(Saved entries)
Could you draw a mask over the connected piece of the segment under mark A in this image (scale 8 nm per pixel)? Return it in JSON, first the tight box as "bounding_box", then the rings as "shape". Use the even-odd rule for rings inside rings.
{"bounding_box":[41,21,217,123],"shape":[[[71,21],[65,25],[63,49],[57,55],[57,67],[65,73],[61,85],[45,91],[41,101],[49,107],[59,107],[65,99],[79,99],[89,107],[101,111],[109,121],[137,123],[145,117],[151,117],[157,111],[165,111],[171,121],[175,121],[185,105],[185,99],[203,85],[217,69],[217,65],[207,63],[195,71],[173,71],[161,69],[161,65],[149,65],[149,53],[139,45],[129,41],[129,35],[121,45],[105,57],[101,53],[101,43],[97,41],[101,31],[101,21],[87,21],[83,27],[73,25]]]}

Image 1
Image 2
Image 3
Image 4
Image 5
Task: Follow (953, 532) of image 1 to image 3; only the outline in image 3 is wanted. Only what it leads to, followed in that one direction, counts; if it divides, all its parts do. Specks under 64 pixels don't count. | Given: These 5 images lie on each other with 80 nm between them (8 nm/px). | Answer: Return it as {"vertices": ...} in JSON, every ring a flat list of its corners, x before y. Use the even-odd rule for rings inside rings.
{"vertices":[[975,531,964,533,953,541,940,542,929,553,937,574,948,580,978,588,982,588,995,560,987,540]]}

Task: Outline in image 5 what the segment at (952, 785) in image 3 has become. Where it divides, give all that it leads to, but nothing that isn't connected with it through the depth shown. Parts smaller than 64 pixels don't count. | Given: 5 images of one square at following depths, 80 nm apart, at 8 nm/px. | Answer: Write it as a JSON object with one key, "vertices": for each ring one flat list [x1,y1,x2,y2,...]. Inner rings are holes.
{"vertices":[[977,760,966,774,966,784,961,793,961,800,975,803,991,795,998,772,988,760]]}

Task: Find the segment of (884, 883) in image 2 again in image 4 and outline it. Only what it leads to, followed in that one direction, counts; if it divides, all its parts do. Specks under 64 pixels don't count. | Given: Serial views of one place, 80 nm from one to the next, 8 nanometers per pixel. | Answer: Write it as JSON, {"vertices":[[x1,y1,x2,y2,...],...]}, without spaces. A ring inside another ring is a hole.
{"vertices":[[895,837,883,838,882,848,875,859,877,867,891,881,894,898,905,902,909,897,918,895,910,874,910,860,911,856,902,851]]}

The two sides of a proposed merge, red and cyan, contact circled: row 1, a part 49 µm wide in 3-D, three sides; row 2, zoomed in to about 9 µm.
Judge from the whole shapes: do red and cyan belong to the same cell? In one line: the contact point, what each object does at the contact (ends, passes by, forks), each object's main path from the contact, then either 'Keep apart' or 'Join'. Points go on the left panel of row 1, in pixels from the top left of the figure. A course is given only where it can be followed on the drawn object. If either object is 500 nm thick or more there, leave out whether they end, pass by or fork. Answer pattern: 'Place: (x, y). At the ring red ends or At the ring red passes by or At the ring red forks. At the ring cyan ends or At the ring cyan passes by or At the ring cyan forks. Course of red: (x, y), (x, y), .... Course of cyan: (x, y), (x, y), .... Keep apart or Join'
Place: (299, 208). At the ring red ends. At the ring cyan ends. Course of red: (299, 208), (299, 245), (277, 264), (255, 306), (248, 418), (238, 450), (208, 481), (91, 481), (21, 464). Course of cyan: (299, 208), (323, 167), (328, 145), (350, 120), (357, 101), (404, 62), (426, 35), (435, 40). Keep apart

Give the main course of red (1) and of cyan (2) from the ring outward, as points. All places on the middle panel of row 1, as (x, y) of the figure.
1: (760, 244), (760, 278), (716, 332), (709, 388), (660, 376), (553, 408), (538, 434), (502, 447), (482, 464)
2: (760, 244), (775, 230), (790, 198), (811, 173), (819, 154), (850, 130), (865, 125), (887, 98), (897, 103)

» **Work instruction**: Set down all of the data above again, exactly.

» **Exercise response**:
Could you draw a mask over the connected piece of the segment under mark A in this image (scale 8 nm per pixel)? Return it in JSON, first the tight box as "bounding_box", then the rings as "shape". Use the even-odd rule for rings inside rings.
{"bounding_box":[41,21,217,123],"shape":[[[71,21],[65,25],[63,49],[57,55],[57,67],[65,73],[61,85],[45,91],[41,101],[49,107],[59,107],[65,99],[79,99],[89,107],[101,111],[109,121],[137,123],[145,117],[151,117],[157,111],[165,111],[171,121],[175,121],[185,105],[185,99],[203,85],[217,69],[217,65],[207,63],[195,71],[173,71],[161,69],[161,65],[149,65],[149,53],[139,45],[129,41],[129,35],[121,45],[105,57],[101,53],[101,43],[97,41],[101,31],[101,21],[87,21],[83,27],[73,25]]]}

Image 1
Image 2
Image 3
Image 4
Image 5
Task: Follow (953, 532) of image 1 to image 3; only the outline in image 3 is wanted. Only what it leads to, followed in that one direction, counts; if it divides, all its parts do. Specks under 64 pixels don't count. | Given: These 5 images lie on each other with 80 nm between them (8 nm/px). | Answer: Return it as {"vertices": ...} in JSON, every ring a flat list of its corners, x before y. Use the even-odd rule for rings inside rings.
{"vertices":[[975,531,964,533,953,541,940,542,929,553,937,574,948,580,978,588,982,588,995,560,987,540]]}

Task: Outline in image 5 what the segment at (952, 785) in image 3 has become. Where it divides, give all that it leads to, but nothing that isn't connected with it through the depth shown. Parts smaller than 64 pixels don't count. | Given: 5 images of one square at following depths, 80 nm apart, at 8 nm/px. | Answer: Write it as a JSON object with one key, "vertices": for each ring one flat list [x1,y1,x2,y2,...]. Inner rings are holes.
{"vertices":[[977,760,966,774,966,784,961,793,961,800,975,803,991,795,998,772,988,760]]}

Task: Find the segment of (884, 883) in image 2 again in image 4 and outline it. Only what it leads to, followed in that one direction, counts; if it divides, all its parts do. Specks under 64 pixels don't count. | Given: Serial views of one place, 80 nm from one to the next, 8 nanometers per pixel. | Answer: Write it as JSON, {"vertices":[[x1,y1,x2,y2,...],...]}, without spaces. A ring inside another ring is a hole.
{"vertices":[[895,837,883,838,882,848,875,859,877,867,891,881,894,898,905,902,909,897,918,895,910,874,910,860,911,856,902,851]]}

The two sides of a proposed merge, red and cyan, contact circled: row 1, a part 49 µm wide in 3-D, three sides; row 2, zoomed in to about 9 µm.
Judge from the whole shapes: do red and cyan belong to the same cell? In one line: the contact point, what each object does at the contact (ends, passes by, forks), each object's main path from the contact, then either 'Keep apart' or 'Join'. Points go on the left panel of row 1, in pixels from the top left of the figure. A course is given only where it can be followed on the drawn object. If either object is 500 nm thick or more there, leave out whether they end, pass by or fork. Answer pattern: 'Place: (x, y). At the ring red ends or At the ring red passes by or At the ring red forks. At the ring cyan ends or At the ring cyan passes by or At the ring cyan forks. Course of red: (x, y), (x, y), .... Course of cyan: (x, y), (x, y), .... Keep apart or Join'
Place: (299, 208). At the ring red ends. At the ring cyan ends. Course of red: (299, 208), (299, 245), (277, 264), (255, 306), (248, 418), (238, 450), (208, 481), (91, 481), (21, 464). Course of cyan: (299, 208), (323, 167), (328, 145), (350, 120), (357, 101), (404, 62), (426, 35), (435, 40). Keep apart

Give the main course of red (1) and of cyan (2) from the ring outward, as points. All places on the middle panel of row 1, as (x, y) of the figure.
1: (760, 244), (760, 278), (716, 332), (709, 388), (660, 376), (553, 408), (538, 434), (502, 447), (482, 464)
2: (760, 244), (775, 230), (790, 198), (811, 173), (819, 154), (850, 130), (865, 125), (887, 98), (897, 103)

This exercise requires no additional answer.